Strangest Trump election ad I’ve ever heard of.
Going to get this bad boy refinished. Authentic barber chair from the old, old, old days.
Add a few electrodes and you got Old Sparky
Refinishing at Italian guy’s barber chair?
Gonna need a second mortgage for the degreaser alone.
Play us out to halftime:
https://www.youtube.com/watch?v=4-43lLKaqBQ
“See!?! SEE! I told you all she was real!!”
-Manti Te’o
THIS DREW BREES, I CALL HIM KATRINA BECAUSE HE’S SINGLE HANDEDLY RUINING NEW ORLEANS
Take your +1, your banner.
Drew Brees arm gone.
I ordered so much shit out of the backs of comic books. A dollar was worh the six week wait for shitty, probably toxic toys
Yeah. ‘probably’
I think Wish has filled the desire for cheap, shitty, possibly toxic stuff that looks awesome in the ad nowadays.
Justin Hebert still has acne. I have chronic knee arthritis and GERD. I imagine Breesus understands.
Gonna Ejaculate Randomly Disorder?
That’s rough man.
Drew Brees’s arm is the Dak Prescott’s ankle of upper body extremities.
QB passes are like eggs, the old ones float
Much like the kids in the sewers of Castle Rock…
Should’ve run it
Trying to get rid of the white elephant on the left. The one on the right is mine. I want to bash Elton John’s head in with a piece of uncut marble, but we’ve owned this machine for three decades.

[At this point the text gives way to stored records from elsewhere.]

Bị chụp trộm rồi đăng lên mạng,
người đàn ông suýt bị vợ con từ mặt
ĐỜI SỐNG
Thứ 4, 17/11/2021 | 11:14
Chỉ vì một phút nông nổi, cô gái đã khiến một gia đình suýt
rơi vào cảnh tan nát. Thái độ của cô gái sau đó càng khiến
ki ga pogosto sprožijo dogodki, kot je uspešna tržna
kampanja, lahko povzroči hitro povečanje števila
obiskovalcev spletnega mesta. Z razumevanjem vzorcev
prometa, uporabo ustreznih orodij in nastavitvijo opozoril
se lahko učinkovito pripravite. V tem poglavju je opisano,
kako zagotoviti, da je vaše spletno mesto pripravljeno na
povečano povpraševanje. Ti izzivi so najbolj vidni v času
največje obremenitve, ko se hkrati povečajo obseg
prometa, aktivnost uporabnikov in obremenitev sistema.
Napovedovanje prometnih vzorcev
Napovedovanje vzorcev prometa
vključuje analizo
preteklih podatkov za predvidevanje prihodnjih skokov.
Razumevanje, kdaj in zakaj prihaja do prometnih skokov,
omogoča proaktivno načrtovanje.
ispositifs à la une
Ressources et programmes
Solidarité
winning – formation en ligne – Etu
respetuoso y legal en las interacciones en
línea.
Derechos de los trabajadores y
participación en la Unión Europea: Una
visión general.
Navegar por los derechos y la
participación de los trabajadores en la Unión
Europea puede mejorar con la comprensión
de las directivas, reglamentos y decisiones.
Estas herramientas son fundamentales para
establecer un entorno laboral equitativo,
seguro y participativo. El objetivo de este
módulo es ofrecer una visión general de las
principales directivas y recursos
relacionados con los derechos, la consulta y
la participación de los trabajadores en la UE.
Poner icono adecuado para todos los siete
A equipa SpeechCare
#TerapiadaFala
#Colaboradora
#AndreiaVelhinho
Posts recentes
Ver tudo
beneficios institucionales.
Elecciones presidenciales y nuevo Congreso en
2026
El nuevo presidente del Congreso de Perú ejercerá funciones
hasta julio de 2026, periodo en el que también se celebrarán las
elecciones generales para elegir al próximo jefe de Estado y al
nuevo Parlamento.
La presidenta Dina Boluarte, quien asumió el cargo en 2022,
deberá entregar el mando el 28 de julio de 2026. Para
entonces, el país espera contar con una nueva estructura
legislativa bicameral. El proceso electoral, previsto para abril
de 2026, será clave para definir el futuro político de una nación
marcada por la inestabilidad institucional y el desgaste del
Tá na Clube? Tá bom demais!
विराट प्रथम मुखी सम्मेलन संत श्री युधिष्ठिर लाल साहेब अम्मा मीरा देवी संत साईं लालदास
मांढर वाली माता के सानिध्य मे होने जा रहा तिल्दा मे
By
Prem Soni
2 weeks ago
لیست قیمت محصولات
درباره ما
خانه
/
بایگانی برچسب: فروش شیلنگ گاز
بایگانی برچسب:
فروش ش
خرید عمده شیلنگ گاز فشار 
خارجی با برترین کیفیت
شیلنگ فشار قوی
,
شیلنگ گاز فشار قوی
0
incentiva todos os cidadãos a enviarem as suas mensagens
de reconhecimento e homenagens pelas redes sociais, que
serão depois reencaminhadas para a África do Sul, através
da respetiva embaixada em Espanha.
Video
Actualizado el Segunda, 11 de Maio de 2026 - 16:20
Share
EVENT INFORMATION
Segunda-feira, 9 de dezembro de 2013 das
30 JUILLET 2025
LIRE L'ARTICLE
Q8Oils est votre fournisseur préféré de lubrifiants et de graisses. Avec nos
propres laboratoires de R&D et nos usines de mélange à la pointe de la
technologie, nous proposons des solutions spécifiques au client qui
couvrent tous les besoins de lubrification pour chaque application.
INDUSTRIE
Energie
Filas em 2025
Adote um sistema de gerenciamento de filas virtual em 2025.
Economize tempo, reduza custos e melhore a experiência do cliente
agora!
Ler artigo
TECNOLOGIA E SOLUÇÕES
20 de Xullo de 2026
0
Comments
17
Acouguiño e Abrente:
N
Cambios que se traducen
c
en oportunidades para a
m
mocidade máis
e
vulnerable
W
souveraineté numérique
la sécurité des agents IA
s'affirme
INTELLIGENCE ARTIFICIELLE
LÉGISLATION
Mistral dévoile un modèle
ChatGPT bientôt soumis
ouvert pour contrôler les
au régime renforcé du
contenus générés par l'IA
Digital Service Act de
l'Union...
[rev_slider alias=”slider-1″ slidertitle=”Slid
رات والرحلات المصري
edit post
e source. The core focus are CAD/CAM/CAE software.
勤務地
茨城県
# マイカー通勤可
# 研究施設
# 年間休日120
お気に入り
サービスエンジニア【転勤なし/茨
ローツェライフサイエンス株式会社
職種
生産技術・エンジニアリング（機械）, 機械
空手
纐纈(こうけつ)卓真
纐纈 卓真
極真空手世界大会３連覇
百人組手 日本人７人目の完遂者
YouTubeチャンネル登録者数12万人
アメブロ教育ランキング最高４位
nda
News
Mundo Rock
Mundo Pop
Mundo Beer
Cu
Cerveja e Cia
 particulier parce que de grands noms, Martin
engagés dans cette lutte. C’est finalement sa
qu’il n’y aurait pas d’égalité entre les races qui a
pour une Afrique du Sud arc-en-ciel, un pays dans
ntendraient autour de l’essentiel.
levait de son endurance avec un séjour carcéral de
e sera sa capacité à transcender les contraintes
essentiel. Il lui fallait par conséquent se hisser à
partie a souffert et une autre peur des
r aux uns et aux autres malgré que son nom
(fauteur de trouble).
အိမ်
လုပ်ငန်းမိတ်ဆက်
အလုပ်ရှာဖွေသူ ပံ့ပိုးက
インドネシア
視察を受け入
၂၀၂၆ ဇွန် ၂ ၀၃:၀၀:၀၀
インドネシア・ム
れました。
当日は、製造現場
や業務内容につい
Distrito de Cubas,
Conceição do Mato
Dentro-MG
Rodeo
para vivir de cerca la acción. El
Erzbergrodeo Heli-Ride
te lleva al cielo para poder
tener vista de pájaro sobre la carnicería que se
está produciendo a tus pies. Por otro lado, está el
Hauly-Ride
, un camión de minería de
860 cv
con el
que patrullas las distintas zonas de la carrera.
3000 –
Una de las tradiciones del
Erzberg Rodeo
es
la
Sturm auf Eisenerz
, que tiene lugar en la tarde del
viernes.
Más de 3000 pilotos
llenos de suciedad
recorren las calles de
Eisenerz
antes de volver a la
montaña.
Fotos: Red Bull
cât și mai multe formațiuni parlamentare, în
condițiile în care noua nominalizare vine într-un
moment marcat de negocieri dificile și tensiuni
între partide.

Holy shit Fozz has great toys!!!
Turkey and Red wine en route to Baltimore!
Mrs Fozz has her own collection.
Gently used.
Aaaand you win everything.
Sweet! My favorite has always been the Twilight Zone machine
Jukebox and pinball?? The hell does the rest of your basement look like??
Motion to move the DFO Clubhouse to Fozz’s basement
Seconded
Seconded!
Thirded!
MI CASA SU CASA!
Stripper pole. There’s gotta be a stripper pole.
Not all people do well on the pole. Sometimes the St. Andrews Cross is more appropriate
It’s full of uncut marble and bloodstains. Pay attention.
Impressive. We have owned a 1989 Whirlwind for 15 years and its had more years down than up.
How much you want for the Williams?
We used to have a cool Dracula pinball machine, but we move too often for that to be a good idea.
This should be an Ekeler down….
Breesus-ception!?!
Pickerception
Trying to get rid of this beast. Christ it weighs a metric ton.
Is that a fucking jukebox?
It fucking is.
No, just a regular jukebox. Unfortunately…
I appreciate your use of the metric system.
A friend of mine had one of those and sold it and I had to help him move it and now we’re no longer friends.
Not only are the heavier than hell, they’re awkward as fuck to try and get any sort of decent grip on.